Work order: Word for word, set down the full listing below.

Given records:
○ ○ ○ ○ ○
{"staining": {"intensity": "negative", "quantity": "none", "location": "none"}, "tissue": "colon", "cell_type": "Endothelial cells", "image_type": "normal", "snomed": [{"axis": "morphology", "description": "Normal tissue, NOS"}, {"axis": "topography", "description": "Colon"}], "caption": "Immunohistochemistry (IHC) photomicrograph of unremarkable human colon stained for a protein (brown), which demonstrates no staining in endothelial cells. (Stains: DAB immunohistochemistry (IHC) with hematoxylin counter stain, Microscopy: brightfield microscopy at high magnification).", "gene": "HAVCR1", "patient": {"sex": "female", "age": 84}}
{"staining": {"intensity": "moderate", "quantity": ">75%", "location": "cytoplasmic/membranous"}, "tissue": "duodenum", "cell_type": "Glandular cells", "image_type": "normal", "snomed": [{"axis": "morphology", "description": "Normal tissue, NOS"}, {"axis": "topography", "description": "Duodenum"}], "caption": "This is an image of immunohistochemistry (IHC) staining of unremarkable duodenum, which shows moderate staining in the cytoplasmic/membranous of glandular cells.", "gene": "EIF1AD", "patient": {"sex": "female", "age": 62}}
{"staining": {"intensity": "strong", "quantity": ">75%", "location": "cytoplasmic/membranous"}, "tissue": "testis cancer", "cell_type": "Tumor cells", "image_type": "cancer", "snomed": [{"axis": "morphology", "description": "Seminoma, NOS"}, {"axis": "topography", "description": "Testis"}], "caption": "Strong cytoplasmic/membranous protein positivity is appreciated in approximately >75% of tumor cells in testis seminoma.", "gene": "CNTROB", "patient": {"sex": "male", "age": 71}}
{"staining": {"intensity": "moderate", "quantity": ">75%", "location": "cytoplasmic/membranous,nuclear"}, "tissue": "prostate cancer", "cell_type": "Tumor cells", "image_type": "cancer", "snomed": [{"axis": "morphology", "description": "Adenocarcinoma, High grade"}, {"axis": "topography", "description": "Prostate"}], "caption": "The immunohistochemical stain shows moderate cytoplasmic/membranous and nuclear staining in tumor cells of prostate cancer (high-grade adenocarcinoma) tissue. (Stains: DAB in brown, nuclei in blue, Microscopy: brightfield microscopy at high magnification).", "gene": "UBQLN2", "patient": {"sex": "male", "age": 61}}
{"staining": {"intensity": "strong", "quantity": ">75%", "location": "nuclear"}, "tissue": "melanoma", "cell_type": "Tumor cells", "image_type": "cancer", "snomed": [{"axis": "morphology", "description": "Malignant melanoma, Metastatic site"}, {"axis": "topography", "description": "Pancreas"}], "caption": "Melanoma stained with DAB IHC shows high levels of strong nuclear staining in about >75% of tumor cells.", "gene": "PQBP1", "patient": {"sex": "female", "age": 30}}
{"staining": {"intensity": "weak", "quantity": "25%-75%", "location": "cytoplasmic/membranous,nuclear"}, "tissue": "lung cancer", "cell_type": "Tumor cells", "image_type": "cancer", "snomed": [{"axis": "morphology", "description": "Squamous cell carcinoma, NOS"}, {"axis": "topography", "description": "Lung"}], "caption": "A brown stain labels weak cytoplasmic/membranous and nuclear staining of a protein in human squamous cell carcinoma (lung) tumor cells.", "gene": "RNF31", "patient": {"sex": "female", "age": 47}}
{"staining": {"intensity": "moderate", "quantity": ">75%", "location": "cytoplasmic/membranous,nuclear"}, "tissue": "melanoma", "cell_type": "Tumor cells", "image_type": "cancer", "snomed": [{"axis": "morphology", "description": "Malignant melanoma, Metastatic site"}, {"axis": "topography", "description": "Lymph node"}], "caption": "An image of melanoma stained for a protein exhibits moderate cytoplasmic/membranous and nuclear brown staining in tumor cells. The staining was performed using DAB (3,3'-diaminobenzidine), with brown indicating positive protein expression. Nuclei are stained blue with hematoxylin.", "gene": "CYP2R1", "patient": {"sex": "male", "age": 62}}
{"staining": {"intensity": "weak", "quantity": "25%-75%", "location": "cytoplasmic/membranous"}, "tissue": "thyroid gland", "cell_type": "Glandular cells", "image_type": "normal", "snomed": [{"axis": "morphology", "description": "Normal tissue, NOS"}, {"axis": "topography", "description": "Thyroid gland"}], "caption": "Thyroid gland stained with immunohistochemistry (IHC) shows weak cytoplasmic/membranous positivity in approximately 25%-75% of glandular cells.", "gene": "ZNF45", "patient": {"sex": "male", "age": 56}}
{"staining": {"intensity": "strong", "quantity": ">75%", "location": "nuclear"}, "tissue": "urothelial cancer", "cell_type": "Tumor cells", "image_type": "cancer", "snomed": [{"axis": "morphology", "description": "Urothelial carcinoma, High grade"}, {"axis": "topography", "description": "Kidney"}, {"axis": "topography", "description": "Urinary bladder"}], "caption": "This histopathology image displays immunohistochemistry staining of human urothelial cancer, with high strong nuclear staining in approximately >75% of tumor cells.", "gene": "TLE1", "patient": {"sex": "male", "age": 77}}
○ ○ ○ ○ ○
Response to this task:
{"staining": {"intensity": "negative", "quantity": "none", "location": "none"}, "tissue": "colon", "cell_type": "Endothelial cells", "image_type": "normal", "snomed": [{"axis": "morphology", "description": "Normal tissue, NOS"}, {"axis": "topography", "description": "Colon"}], "caption": "Immunohistochemistry (IHC) photomicrograph of unremarkable human colon stained for a protein (brown), which demonstrates no staining in endothelial cells. (Stains: DAB immunohistochemistry (IHC) with hematoxylin counter stain, Microscopy: brightfield microscopy at high magnification).", "gene": "HAVCR1", "patient": {"sex": "female", "age": 84}}
{"staining": {"intensity": "moderate", "quantity": ">75%", "location": "cytoplasmic/membranous"}, "tissue": "duodenum", "cell_type": "Glandular cells", "image_type": "normal", "snomed": [{"axis": "morphology", "description": "Normal tissue, NOS"}, {"axis": "topography", "description": "Duodenum"}], "caption": "This is an image of immunohistochemistry (IHC) staining of unremarkable duodenum, which shows moderate staining in the cytoplasmic/membranous of glandular cells.", "gene": "EIF1AD", "patient": {"sex": "female", "age": 62}}
{"staining": {"intensity": "strong", "quantity": ">75%", "location": "cytoplasmic/membranous"}, "tissue": "testis cancer", "cell_type": "Tumor cells", "image_type": "cancer", "snomed": [{"axis": "morphology", "description": "Seminoma, NOS"}, {"axis": "topography", "description": "Testis"}], "caption": "Strong cytoplasmic/membranous protein positivity is appreciated in approximately >75% of tumor cells in testis seminoma.", "gene": "CNTROB", "patient": {"sex": "male", "age": 71}}
{"staining": {"intensity": "moderate", "quantity": ">75%", "location": "cytoplasmic/membranous,nuclear"}, "tissue": "prostate cancer", "cell_type": "Tumor cells", "image_type": "cancer", "snomed": [{"axis": "morphology", "description": "Adenocarcinoma, High grade"}, {"axis": "topography", "description": "Prostate"}], "caption": "The immunohistochemical stain shows moderate cytoplasmic/membranous and nuclear staining in tumor cells of prostate cancer (high-grade adenocarcinoma) tissue. (Stains: DAB in brown, nuclei in blue, Microscopy: brightfield microscopy at high magnification).", "gene": "UBQLN2", "patient": {"sex": "male", "age": 61}}
{"staining": {"intensity": "strong", "quantity": ">75%", "location": "nuclear"}, "tissue": "melanoma", "cell_type": "Tumor cells", "image_type": "cancer", "snomed": [{"axis": "morphology", "description": "Malignant melanoma, Metastatic site"}, {"axis": "topography", "description": "Pancreas"}], "caption": "Melanoma stained with DAB IHC shows high levels of strong nuclear staining in about >75% of tumor cells.", "gene": "PQBP1", "patient": {"sex": "female", "age": 30}}
{"staining": {"intensity": "weak", "quantity": "25%-75%", "location": "cytoplasmic/membranous,nuclear"}, "tissue": "lung cancer", "cell_type": "Tumor cells", "image_type": "cancer", "snomed": [{"axis": "morphology", "description": "Squamous cell carcinoma, NOS"}, {"axis": "topography", "description": "Lung"}], "caption": "A brown stain labels weak cytoplasmic/membranous and nuclear staining of a protein in human squamous cell carcinoma (lung) tumor cells.", "gene": "RNF31", "patient": {"sex": "female", "age": 47}}
{"staining": {"intensity": "moderate", "quantity": ">75%", "location": "cytoplasmic/membranous,nuclear"}, "tissue": "melanoma", "cell_type": "Tumor cells", "image_type": "cancer", "snomed": [{"axis": "morphology", "description": "Malignant melanoma, Metastatic site"}, {"axis": "topography", "description": "Lymph node"}], "caption": "An image of melanoma stained for a protein exhibits moderate cytoplasmic/membranous and nuclear brown staining in tumor cells. The staining was performed using DAB (3,3'-diaminobenzidine), with brown indicating positive protein expression. Nuclei are stained blue with hematoxylin.", "gene": "CYP2R1", "patient": {"sex": "male", "age": 62}}
{"staining": {"intensity": "weak", "quantity": "25%-75%", "location": "cytoplasmic/membranous"}, "tissue": "thyroid gland", "cell_type": "Glandular cells", "image_type": "normal", "snomed": [{"axis": "morphology", "description": "Normal tissue, NOS"}, {"axis": "topography", "description": "Thyroid gland"}], "caption": "Thyroid gland stained with immunohistochemistry (IHC) shows weak cytoplasmic/membranous positivity in approximately 25%-75% of glandular cells.", "gene": "ZNF45", "patient": {"sex": "male", "age": 56}}
{"staining": {"intensity": "strong", "quantity": ">75%", "location": "nuclear"}, "tissue": "urothelial cancer", "cell_type": "Tumor cells", "image_type": "cancer", "snomed": [{"axis": "morphology", "description": "Urothelial carcinoma, High grade"}, {"axis": "topography", "description": "Kidney"}, {"axis": "topography", "description": "Urinary bladder"}], "caption": "This histopathology image displays immunohistochemistry staining of human urothelial cancer, with high strong nuclear staining in approximately >75% of tumor cells.", "gene": "TLE1", "patient": {"sex": "male", "age": 77}}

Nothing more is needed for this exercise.